Some key VAT issues that we can advise on include:

  • Whether goods and/or services are a “taxable supply”
  • Land and property & Option to tax
  • Group companies
  • Transfer of business
  • Registration and deregistration
  • Flat-Rate Scheme
  • Capital goods scheme
  • International VAT issues

We can assist with VAT-specific queries but will also consider the VAT implications of any transaction as part of our holistic tax advisory service.

The Problem

A pub was purchased, which also contained a modest residential flat. VAT on the acquisition was apportioned as follows: 90% standard rate VAT (applying to the commercial aspect of the property used as a pub), and 10% VAT exempt (relating to the residential part of the property).

Following a substantial refurbishment of the property, the owner wanted to confirm:

  1. the VAT that was reclaimable on the refurbishment costs, and;
  2. given that the refurbishment mainly related to the commercial aspect of the property, whether this would affect the commercial/residential VAT apportionment going forward.

The Solution

The refurbishment costs were analysed to determine which costs related to: the commercial part of the property; the residential part of the property; and to both parts of the property together. Following this, we consulted the partial exemption rules for VAT, and the ‘de minimis’ rule, to determine how these applied.

We investigated the apportionment of VAT, considering the industry standard for pubs (90:10), relevant case law concerning the VAT apportionment on pubs, and the general rules on apportioning VAT, to obtain a full understanding of the matter.

The Result 

The level of refurbishment costs that related to the commercial and residential parts of the property respectively, was found to satisfy the partial exemption rules and ‘de minimis’ test. As a result, 100% of the input VAT on the refurbishment was found to be reclaimable.

It was also found that the industry standard of 90:10 should continue to apply and remain unchallenged despite the significant refurbishment costs to the commercial part of the property. It should be noted that where an alternative VAT split may be more appropriate, circumstances should be considered in the round, with weight given to all relevant factors e.g. floor space, usage, potential usage etc.



There are many situations when a company valuation may be required, such as:

  • A sale of a shareholding
  • Setting up an employee share scheme
  • Earn-outs
  • Shareholder disputes
  • Meeting the terms of a shareholders’ agreement
  • Matrimonial disputes
  • Shareholder protection insurance
  • For inheritance tax purposes
  • Gifts into a trust 
  • A gift of shares requiring holdover relief

PD Tax are experienced in providing valuations of businesses. Taking into account the purpose of the valuation and your company’s specific circumstances, we will consider the most appropriate method of valuation and prepare a full and independent report. Where required, we can also assist in the negotiation process or help you develop your exit strategy.


Succession Planning

If you are considering retiring from your business, then careful structuring of your succession (whether to family members, key staff, or outside investors) is vital to mitigating the tax paid on your exit.

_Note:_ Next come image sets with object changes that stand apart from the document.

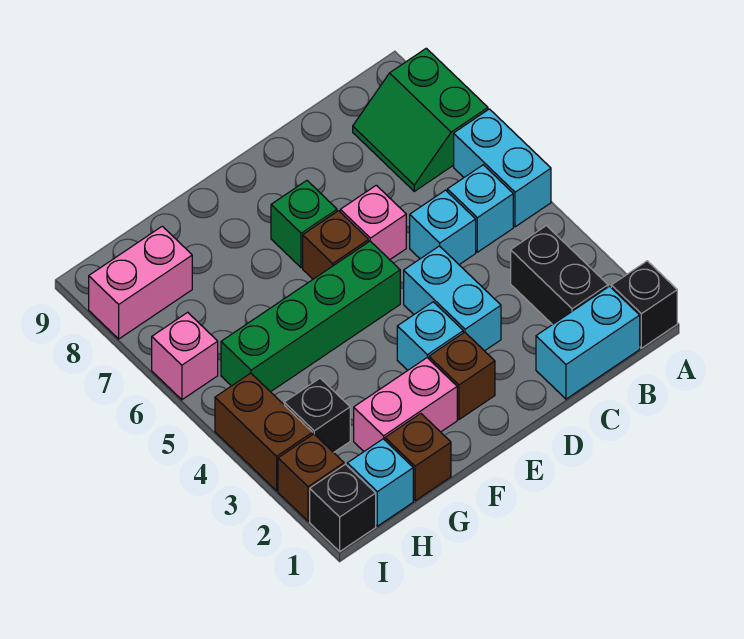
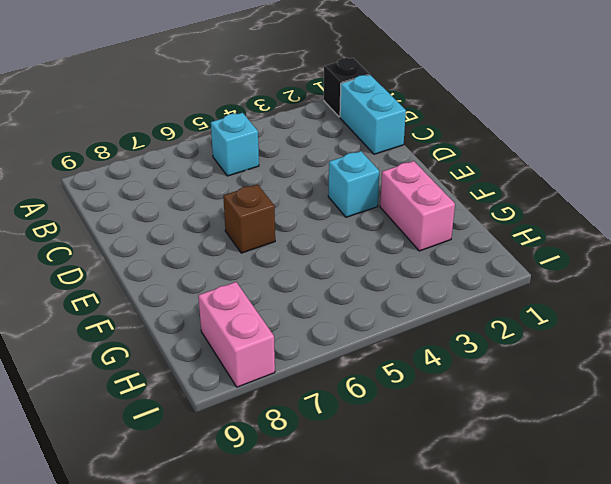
none -> cyan brick A5:A6 level 1
none -> green slope A7:B8 level 1 top A
none -> black brick B2:B3 level 1

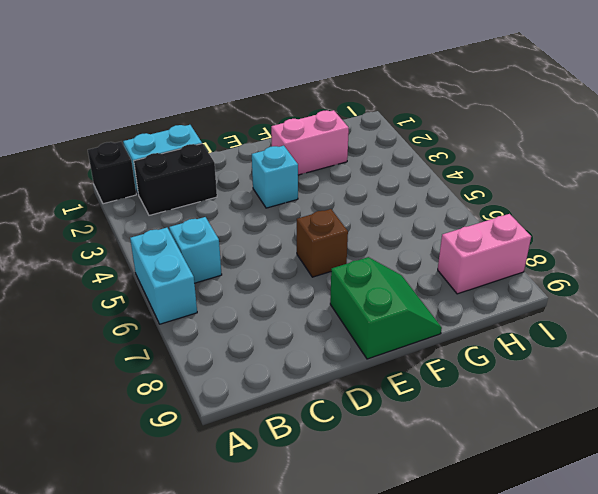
black brick B2:C2 level 1 -> black brick B2:B3 level 1
green slope E8:F9 level 1 top E -> green slope A7:B8 level 1 top A
none -> cyan brick C5 level 1
none -> cyan brick D3:D4 level 1
none -> pink brick D6 level 1

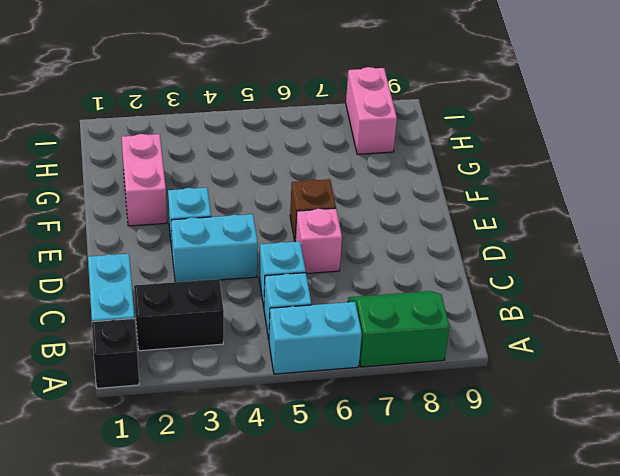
none -> brown brick E2 level 1
none -> green brick E5:H5 level 1
none -> green brick E7 level 1

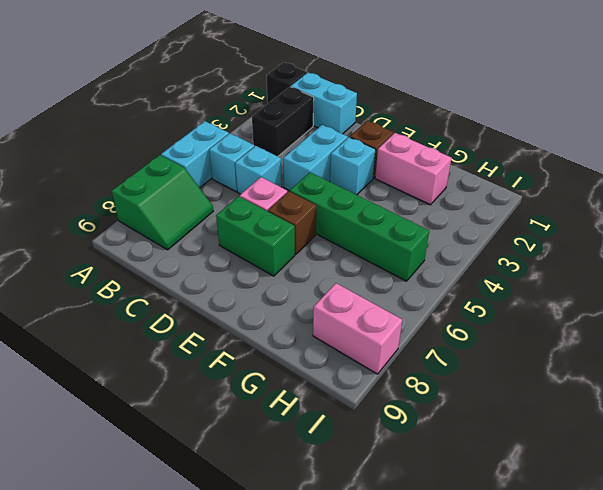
green brick D7:E7 level 1 -> green brick E7 level 1
none -> brown brick G1 level 1
none -> cyan brick H1 level 1
none -> black brick H3 level 1

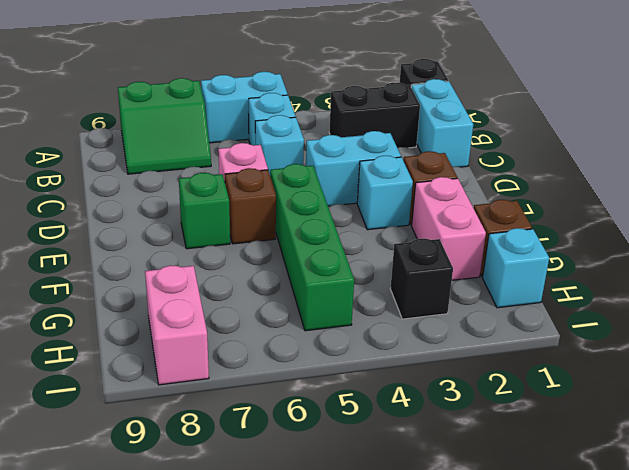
none -> black brick I1 level 1
none -> brown brick I2 level 1
none -> brown brick I3:I4 level 1

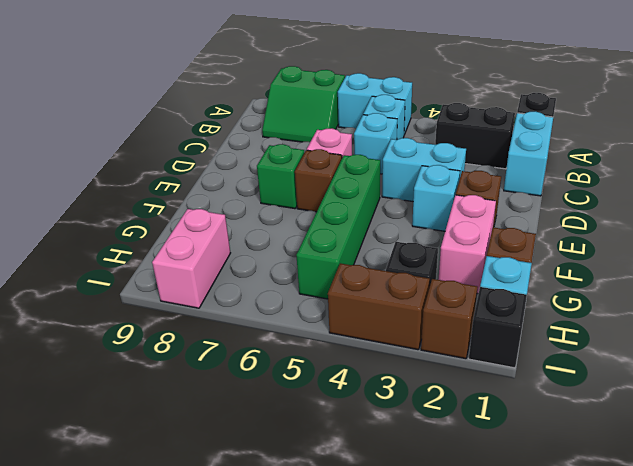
none -> pink brick I6 level 1

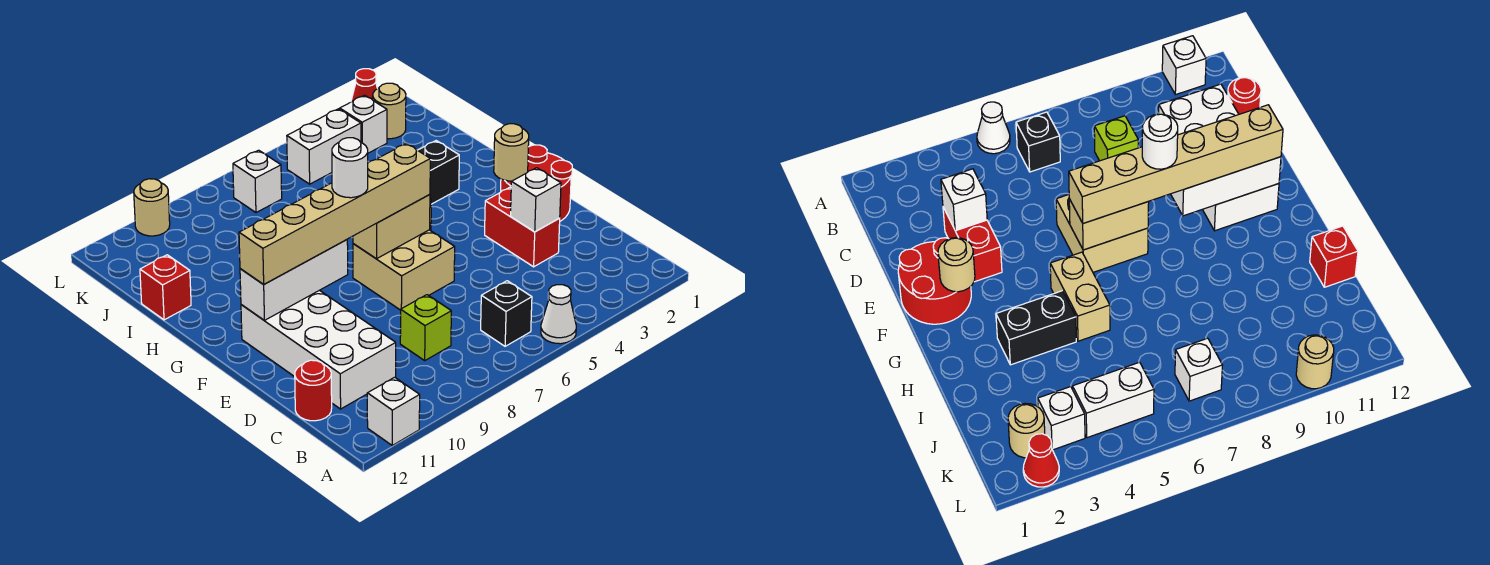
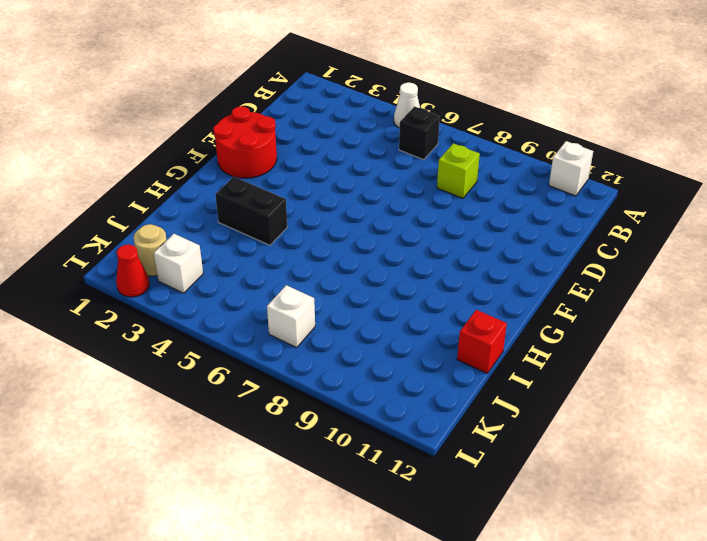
none -> white brick C10:F11 level 1
none -> red round brick C12 level 1
none -> red brick D3:E3 level 1

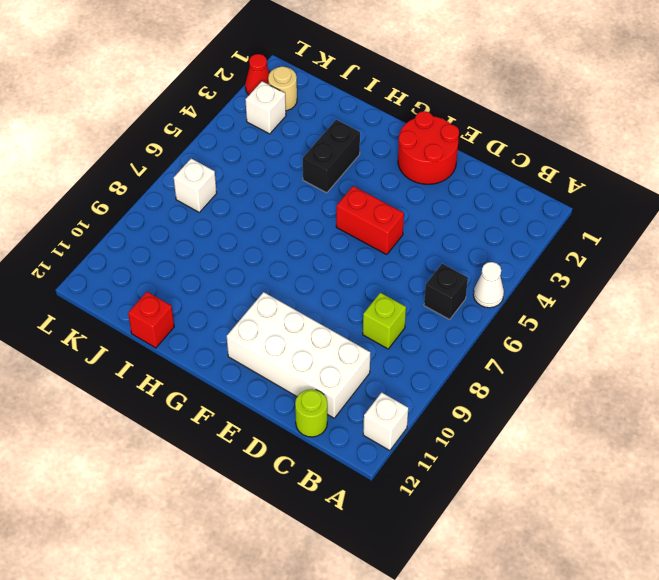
lime round brick C12 level 1 -> red round brick C12 level 1
red brick E5:F5 level 1 -> red brick D3:E3 level 1
none -> tan brick E6:F7 level 1
none -> tan brick G5:H5 level 1
none -> white brick K4:K5 level 1

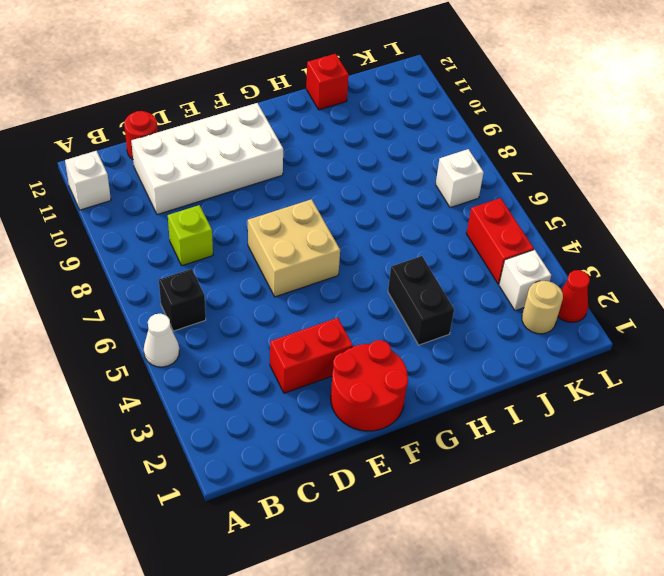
red brick K4:K5 level 1 -> white brick K4:K5 level 1
none -> tan brick G5:H5 level 1
none -> tan round brick L10 level 1
none -> white brick D3 level 2

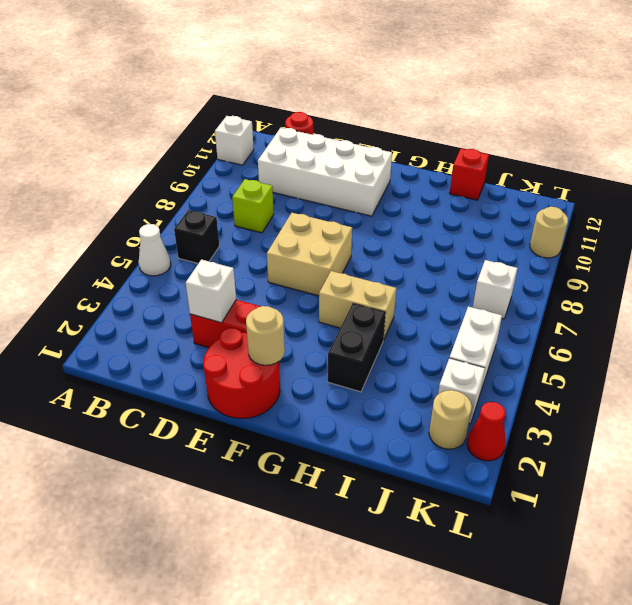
none -> tan brick F6:F7 level 2
none -> white brick F9:F11 level 2
none -> tan brick F6:F11 level 3

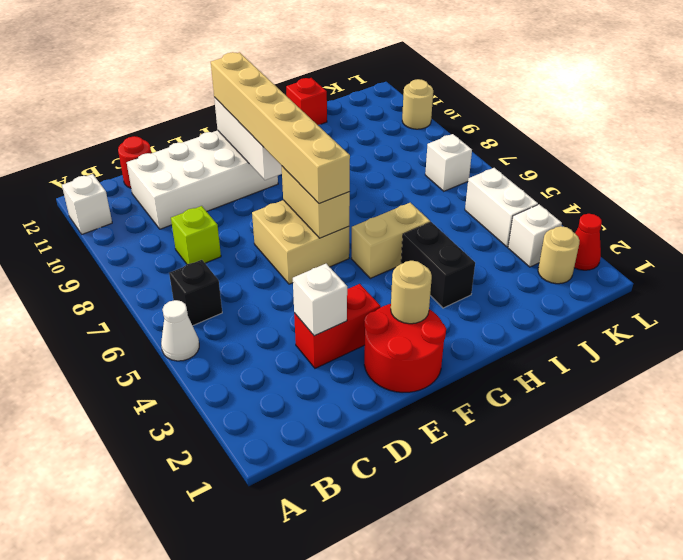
none -> white round brick F8 level 4

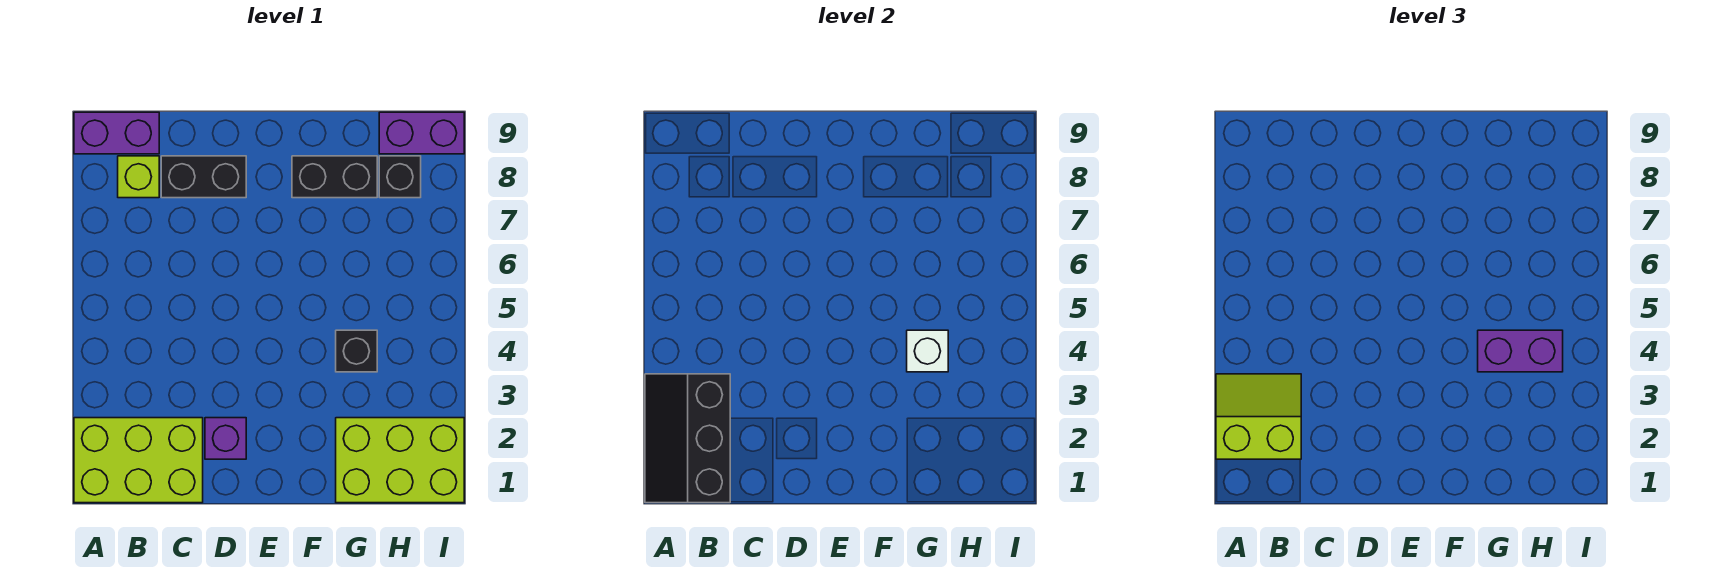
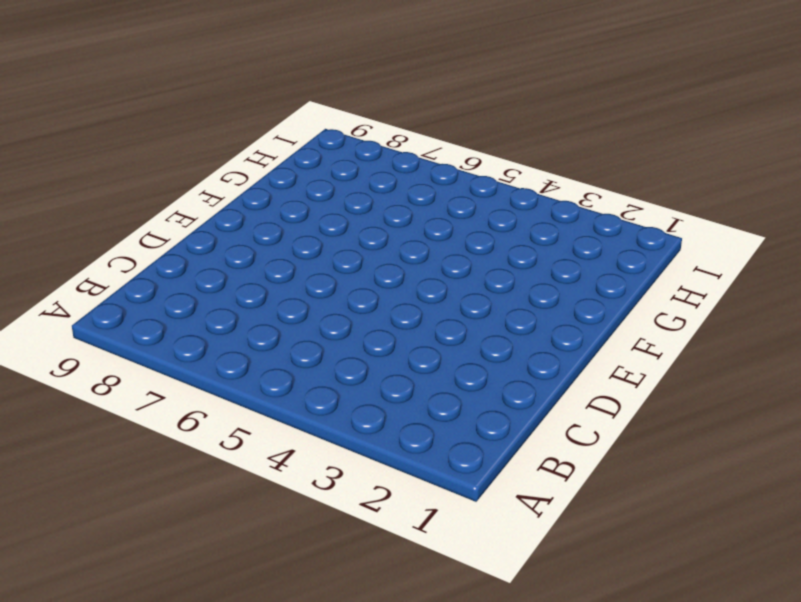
none -> lime brick A1:C2 level 1
none -> purple brick A9:B9 level 1
none -> lime brick B8 level 1

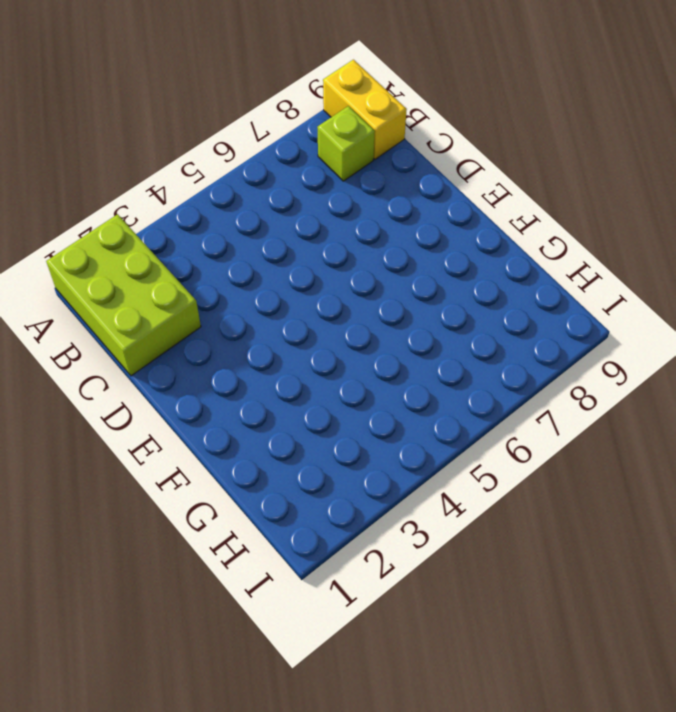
yellow brick A9:B9 level 1 -> purple brick A9:B9 level 1
none -> black brick C8:D8 level 1
none -> purple brick D2 level 1
none -> black brick F8:G8 level 1

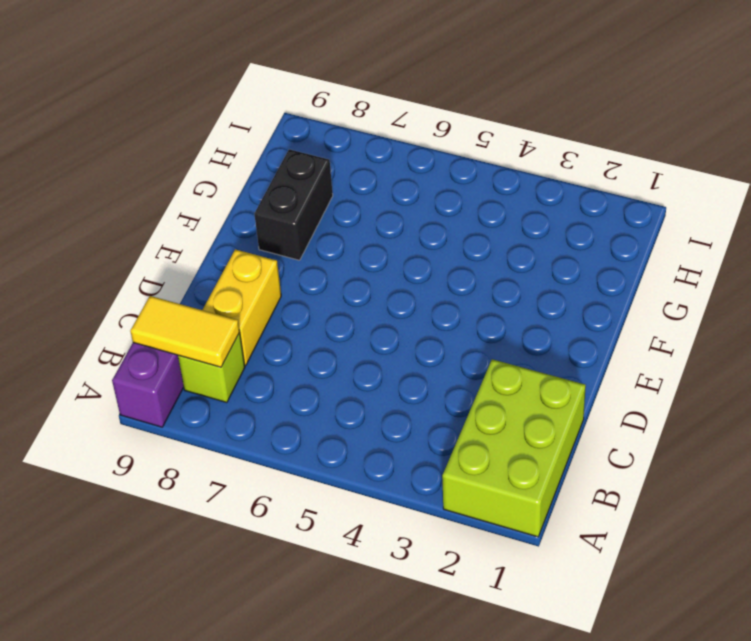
yellow tile B8:B9 level 2 -> none
yellow brick C8:D8 level 1 -> black brick C8:D8 level 1
none -> purple brick D2 level 1
none -> lime brick G1:I2 level 1
none -> black brick G4 level 1

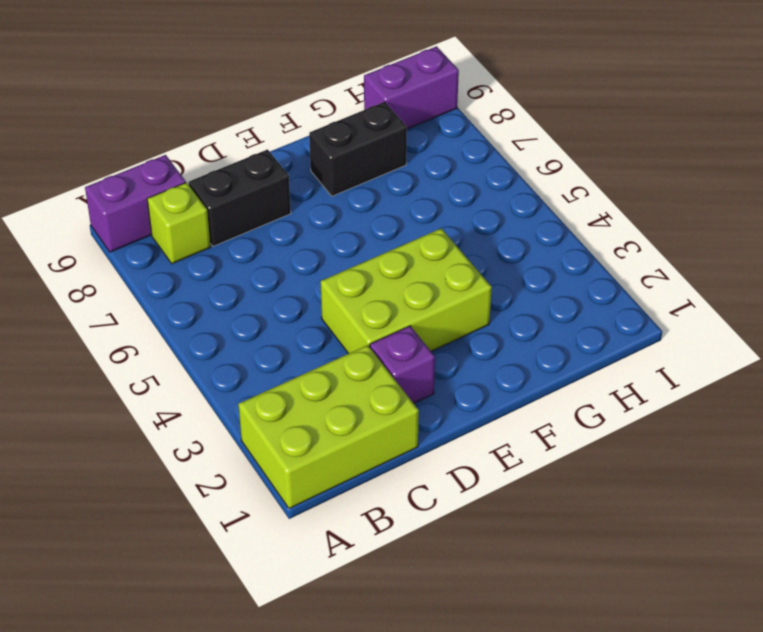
lime brick D3:F4 level 1 -> lime brick G1:I2 level 1
none -> black brick G4 level 1
none -> black brick H8 level 1
none -> black slope A1:B3 level 2 top B

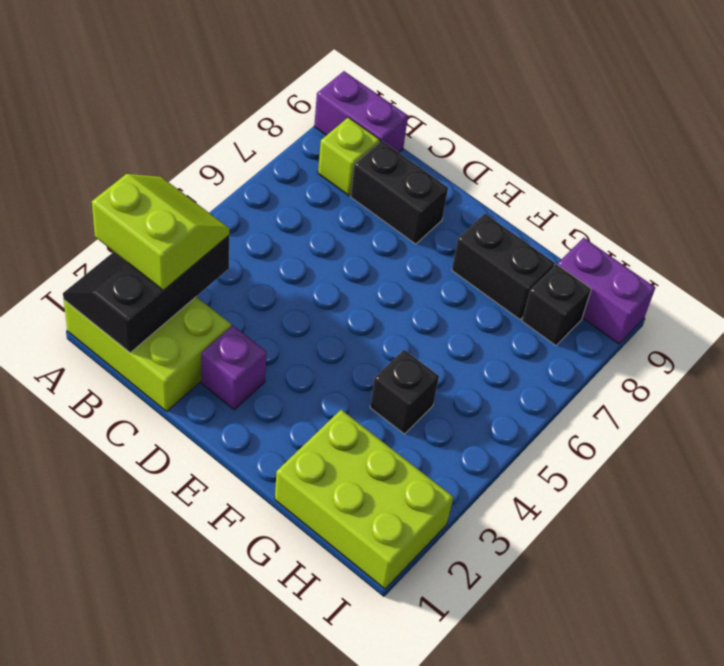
none -> white brick G4 level 2
none -> purple brick G4:H4 level 3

If you are planning on selling your company  then tax advice can help ensure you make the most of all available tax reliefs for the sales of businesses.

If there is no willing purchaser then the company may opt to purchase the shares directly from the shareholder.

We have considerable experience in assisting clients plan for their retirement by devising the most suitable strategy to meet their needs.

Following your exit from the business, we can help determine whether you will need to report the gain on your Self Assessment tax return, and if so, assist with the preparation and filing of all the necessary paperwork.